Supporting Another Person’s Resilience – Brilliantly
When my friend Tracy called this morning with “It’s been a tough week,” I put down my breakfast, sat on the couch, and settled in for a deep listen.
Her husband Dale came downstairs from a nap about a week ago, saying he didn’t feel well, he had a headache, something was wrong. With no visible symptoms of a stroke or heart attack but Dale being 80 years old, Tracy called 911.
Two days in the ICU revealed that indeed Dale had had a minor stroke which damaged the peripheral vision in his left eye. No other apparent impacts.
At first Dale hoped his vision would return to fully normal, but the scan of his retina showed the damage and Dale pro-actively began to adjust to his new normal. His first night home again, when he had to pee in the middle of the night, he remembered something he had learned in the Marines 60 years before: when navigating from one room to another in the dark, close one eye, use the other eye to find and turn on the light. When returning to bed, he opened the eye that had been closed, already perfectly adjusted to night vision, and returned safely to bed.
Tracy also told me that within a week of the stroke, Dale wanted to return to his beloved senior bowling league, after 18 years a place of camaraderie and companionship. With no depth perception, his first attempts were dismal. But a man on an opposing team, who had lost the sight in his left eye completely, came over to show Dale how to maintain his balance and stand in a new position to accommodate the loss of depth perception. Dale bowled a great game and joyfully recovered a sense of competence and pride.
There will be many more tests to determine whether the previous month’s bronchitis or any possible sleep apnea were contributing causes, but Tracy was clear they weren’t wasting any time in “what if’s” or “if only’s.” Accepting the new reality and moving forward.
There was very little I could offer in the way of practical support. Tracy and I live 500 miles apart. A lot of emotional support for the days of fear and uncertainty. But I could also identify and help Tracy recognize all the moments of resilience that I was hearing.
Dale complains of a headache and Tracy pro-actively calls 911. No denial, no procrastination, no hoping for the best. Getting Dale to the hospital in the time frame that would allow clot-busting medication to be effective.
Honoring how quickly Dale accepted the reality of his partial vision loss, sharing with her the widom of William James:
Be willing to have it so. Acceptance of what has happened is the first step in overcoming the consequences of any misfortune.

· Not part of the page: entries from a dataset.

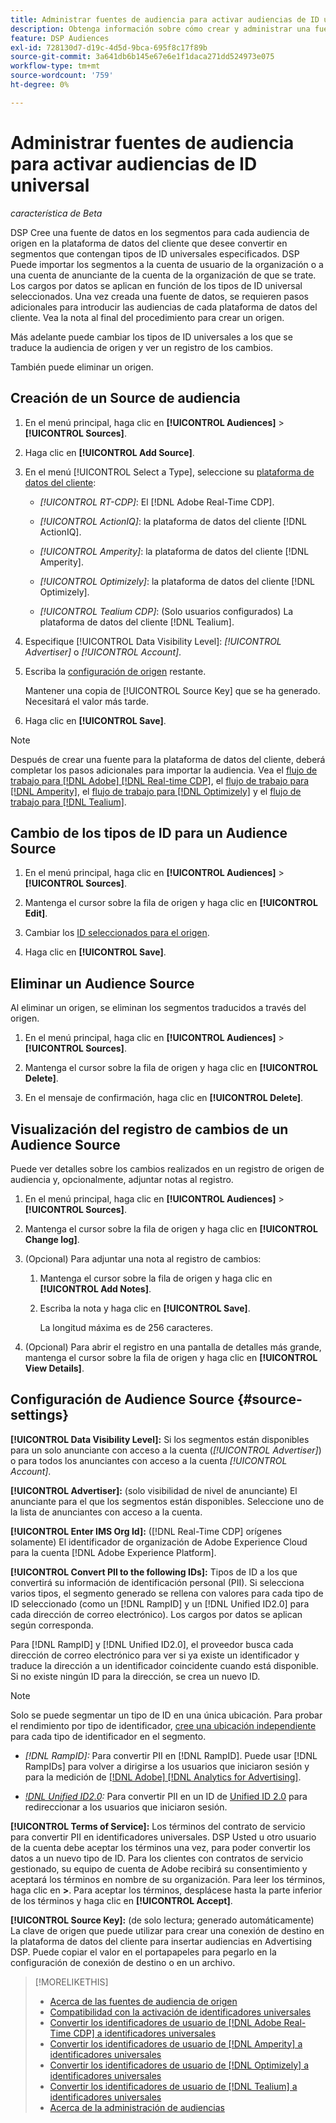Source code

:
 ```yaml
---
title: Administrar fuentes de audiencia para activar audiencias de ID universal
description: Obtenga información sobre cómo crear y administrar una fuente para importar audiencias desde la plataforma de datos del cliente y convertirlas en segmentos que contengan ID universales.
feature: DSP Audiences
exl-id: 728130d7-d19c-4d5d-9bca-695f8c17f89b
source-git-commit: 3a641db6b145e67e6e1f1daca271dd524973e075
workflow-type: tm+mt
source-wordcount: '759'
ht-degree: 0%

---
```


# Administrar fuentes de audiencia para activar audiencias de ID universal

*característica de Beta*

DSP Cree una fuente de datos en los segmentos para cada audiencia de origen en la plataforma de datos del cliente que desee convertir en segmentos que contengan tipos de ID universales especificados. DSP Puede importar los segmentos a la cuenta de usuario de la organización o a una cuenta de anunciante de la cuenta de la organización de que se trate. Los cargos por datos se aplican en función de los tipos de ID universal seleccionados. Una vez creada una fuente de datos, se requieren pasos adicionales para introducir las audiencias de cada plataforma de datos del cliente. Vea la nota al final del procedimiento para crear un origen.

Más adelante puede cambiar los tipos de ID universales a los que se traduce la audiencia de origen y ver un registro de los cambios.

También puede eliminar un origen.

## Creación de un Source de audiencia

<!-- Not sure about this

You can create one source for each combination of universal ID partner and data visibility level.

-->

1. En el menú principal, haga clic en **[!UICONTROL Audiences]** > **[!UICONTROL Sources]**.

1. Haga clic en **[!UICONTROL Add Source]**.

1. En el menú [!UICONTROL Select a Type], seleccione su [plataforma de datos del cliente](source-about.md):

   * *[!UICONTROL RT-CDP]*: El [!DNL Adobe Real-Time CDP].

   * *[!UICONTROL ActionIQ]*: la plataforma de datos del cliente [!DNL ActionIQ].

   * *[!UICONTROL Amperity]*: la plataforma de datos del cliente [!DNL Amperity].

   * *[!UICONTROL Optimizely]*: la plataforma de datos del cliente [!DNL Optimizely].

   * *[!UICONTROL Tealium CDP]*: (Solo usuarios configurados) La plataforma de datos del cliente [!DNL Tealium].

1. Especifique [!UICONTROL Data Visibility Level]: *[!UICONTROL Advertiser]* o *[!UICONTROL Account]*.

1. Escriba la [configuración de origen](#source-settings) restante.

   Mantener una copia de [!UICONTROL Source Key] que se ha generado. Necesitará el valor más tarde.

1. Haga clic en **[!UICONTROL Save]**.

>[!NOTE]
>
>Después de crear una fuente para la plataforma de datos del cliente, deberá completar los pasos adicionales para importar la audiencia. Vea el [flujo de trabajo para [!DNL Adobe] [!DNL Real-time CDP]](source-adobe-rtcdp.md),<!-- the [workflow for [!DNL ActionIQ]](source-actioniq.md), --> el [flujo de trabajo para [!DNL Amperity]](source-amperity.md), el [flujo de trabajo para [!DNL Optimizely]](source-optimizely.md) y el [flujo de trabajo para [!DNL Tealium]](source-tealium.md).

## Cambio de los tipos de ID para un Audience Source

<!-- Clarify this:
All changes to universal IDs translated from the source are applied after you save the the source record. For example, if a new ID is added, any hashed email addresses shared before making the changes aren't converted. Similarly, if an ID is removed, we don't delete any historical data from the segments shared through the source.

OR 

All changes to universal IDs translated from the source are applied after you save the the source record. For example, if you add a new ID type, then we convert hashed email addresses shared before making the changes to the new ID type. Similarly, if you remove an ID type, then we delete any historical IDs of that type from the segments shared through the source.

-->

1. En el menú principal, haga clic en **[!UICONTROL Audiences]** > **[!UICONTROL Sources]**.

1. Mantenga el cursor sobre la fila de origen y haga clic en **[!UICONTROL Edit]**.

1. Cambiar los [ID seleccionados para el origen](#source-settings).

1. Haga clic en **[!UICONTROL Save]**.

## Eliminar un Audience Source

Al eliminar un origen, se eliminan los segmentos traducidos a través del origen.<!-- Will performance data for the segment still be available in any types of reports?  If yes, which? -->

1. En el menú principal, haga clic en **[!UICONTROL Audiences]** > **[!UICONTROL Sources]**.

1. Mantenga el cursor sobre la fila de origen y haga clic en **[!UICONTROL Delete]**.

1. En el mensaje de confirmación, haga clic en **[!UICONTROL Delete]**.

## Visualización del registro de cambios de un Audience Source

Puede ver detalles sobre los cambios realizados en un registro de origen de audiencia y, opcionalmente, adjuntar notas al registro.

1. En el menú principal, haga clic en **[!UICONTROL Audiences]** > **[!UICONTROL Sources]**.

1. Mantenga el cursor sobre la fila de origen y haga clic en **[!UICONTROL Change log]**.

1. (Opcional) Para adjuntar una nota al registro de cambios:

   1. Mantenga el cursor sobre la fila de origen y haga clic en **[!UICONTROL Add Notes]**.

   1. Escriba la nota y haga clic en **[!UICONTROL Save]**.

      La longitud máxima es de 256 caracteres.

1. (Opcional) Para abrir el registro en una pantalla de detalles más grande, mantenga el cursor sobre la fila de origen y haga clic en **[!UICONTROL View Details]**.

## Configuración de Audience Source {#source-settings}

**[!UICONTROL Data Visibility Level]:** Si los segmentos están disponibles para un solo anunciante con acceso a la cuenta (*[!UICONTROL Advertiser]*) o para todos los anunciantes con acceso a la cuenta *[!UICONTROL Account]*.

**[!UICONTROL Advertiser]:** (solo visibilidad de nivel de anunciante) El anunciante para el que los segmentos están disponibles. Seleccione uno de la lista de anunciantes con acceso a la cuenta.

**[!UICONTROL Enter IMS Org Id]:** ([!DNL Real-Time CDP] orígenes solamente) El identificador de organización de Adobe Experience Cloud para la cuenta [!DNL Adobe Experience Platform].

**[!UICONTROL Convert PII to the following IDs]:** Tipos de ID a los que convertirá su información de identificación personal (PII). Si selecciona varios tipos, el segmento generado se rellena con valores para cada tipo de ID seleccionado (como un [!DNL RampID] y un [!DNL Unified ID2.0] para cada dirección de correo electrónico). Los cargos por datos se aplican según corresponda.

Para [!DNL RampID] y [!DNL Unified ID2.0], el proveedor busca cada dirección de correo electrónico para ver si ya existe un identificador y traduce la dirección a un identificador coincidente cuando está disponible. Si no existe ningún ID para la dirección, se crea un nuevo ID.

>[!NOTE]
>
>Solo se puede segmentar un tipo de ID en una única ubicación. Para probar el rendimiento por tipo de identificador, [cree una ubicación independiente](/help/dsp/campaign-management/placements/placement-create.md) para cada tipo de identificador en el segmento.

* *[!DNL RampID]:* Para convertir PII en [!DNL RampID]. Puede usar [!DNL RampIDs] para volver a dirigirse a los usuarios que iniciaron sesión y para la medición de [[!DNL Adobe] [!DNL Analytics for Advertising]](/help/integrations/analytics/overview.md).

* *[!DNL Unified ID2.0](Beta):* Para convertir PII en un ID de [Unified ID 2.0](https://unifiedid.com) para redireccionar a los usuarios que iniciaron sesión.

<!-- Later
* *[!DNL ID5] (Beta):* To convert PII to an [!DNL ID5] ID. You can use [!DNL ID5] IDs for retargeting logging-in users and for [[!DNL Adobe] [!DNL Analytics for Advertising]](/help/integrations/analytics/overview.md) measurement.

-->

**[!UICONTROL Terms of Service]:** Los términos del contrato de servicio para convertir PII en identificadores universales. DSP Usted u otro usuario de la cuenta debe aceptar los términos una vez, para poder convertir los datos a un nuevo tipo de ID. Para los clientes con contratos de servicio gestionado, su equipo de cuenta de Adobe recibirá su consentimiento y aceptará los términos en nombre de su organización. Para leer los términos, haga clic en **>**. Para aceptar los términos, desplácese hasta la parte inferior de los términos y haga clic en **[!UICONTROL Accept]**.

**[!UICONTROL Source Key]:** (de solo lectura; generado automáticamente) La clave de origen que puede utilizar para crear una conexión de destino en la plataforma de datos del cliente para insertar audiencias en Advertising DSP. Puede copiar el valor en el portapapeles para pegarlo en la configuración de conexión de destino o en un archivo.

>[!MORELIKETHIS]
>
>* [Acerca de las fuentes de audiencia de origen](source-about.md)
>* [Compatibilidad con la activación de identificadores universales](/help/dsp/audiences/universal-ids.md)
>* [Convertir los identificadores de usuario de [!DNL Adobe Real-Time CDP] a identificadores universales](/help/dsp/audiences/sources/source-adobe-rtcdp.md)
>* [Convertir los identificadores de usuario de [!DNL Amperity] a identificadores universales](/help/dsp/audiences/sources/source-amperity.md)
>* [Convertir los identificadores de usuario de [!DNL Optimizely] a identificadores universales](/help/dsp/audiences/sources/source-optimizely.md)
>* [Convertir los identificadores de usuario de [!DNL Tealium] a identificadores universales](/help/dsp/audiences/sources/source-tealium.md)
>* [Acerca de la administración de audiencias](/help/dsp/audiences/audience-about.md)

Indeed, acceptance of reality has been shown to be one of the most significant predictors of someone recovering from, or even avoiding, a trauma response.
Validating Terri’s support of her husband returning to his bowling league within a week of his stroke. “If he dies at the bowling alley, he will die doing what he loves.”
Sensing how valuable the humor and playfulness was between them when facing so much unknown and uncertainty. Even “gallows humor” can be bonding and affirming. “I’m here. It could have been otherwise. I’m here and I GET to deal with this.”
Fully acknowledging the deep love, trust, and support between Tracy and Dale after 30 years of marriage. I’ve known them both for ten years. I know they’ve put in their time building that trust and support. Sitting on orange crates in the garage was their special way of talking through anything hard or taboo. Tracy and I acknowledged that our ten years of talking through anything hard or taboo was also part of her support system now for supporting Dale in turn.
There was no minimizing or glossing over in our conversation. I share this story to illustrate 5 basic factors in recovering from (or preventing dropping into) trauma.
1) Acceptance of reality. Bad things do happen to good people. An inevitable part of the human condition. And we can’t be perfect enough to be immune to that reality. Accepting reality channels the energy where it needs to go: being pro-active in taking care of what can be taken care of.
2) Resourcing with other people. Dale choosing to go bowling, accepting the advice of someone who could completely understand his new reality. Dale’s taking in the welcome and care from friendships nurtured over the years. Tracy resourcing with me as a compassionate companion. Finding the common humanity having met a friend of mine who’s had a 40 year successful career as a general contractor – spatial awareness and depth perception essential – in spite of the loss of an eye in an early accident.
3) Resourcing with the positive. Dale’s first good game when returning to bowling, more time spent with the cat cuddling and comforting, still being able to watch a ball game on television.
4) Finding the silver lining. Learning once again to listen to one’s intuition and take action without fully consciously understanding why. Another silver lining: Tracy had never needed a laptop computer; all of her executive coaching was done in person, supported by the desktop computer at home. Now wanting to accompany Dale to doctors’ appointments and watch him bowling, the new laptop allows here to keep up with her own work, not running herself ragged, while being present for Dale.
5) Coherent narrative. Tracy and Dale will spend more time in the coming months understanding their evolving story. The stroke will be an important part of their story, but it won’t be their entire story nor entirely determine the rest of their story.
All of this wrapped up in one of my favorite quotes from one of my favorite mentors:
The roots of resilience are to be found in the felt sense of being held in the mind and heart of an empathic, attuned, and self-possessed other. – Diana Fosha
We can learn to support another person’s resilience even as we are strengthening our own, and we can do it brilliantly.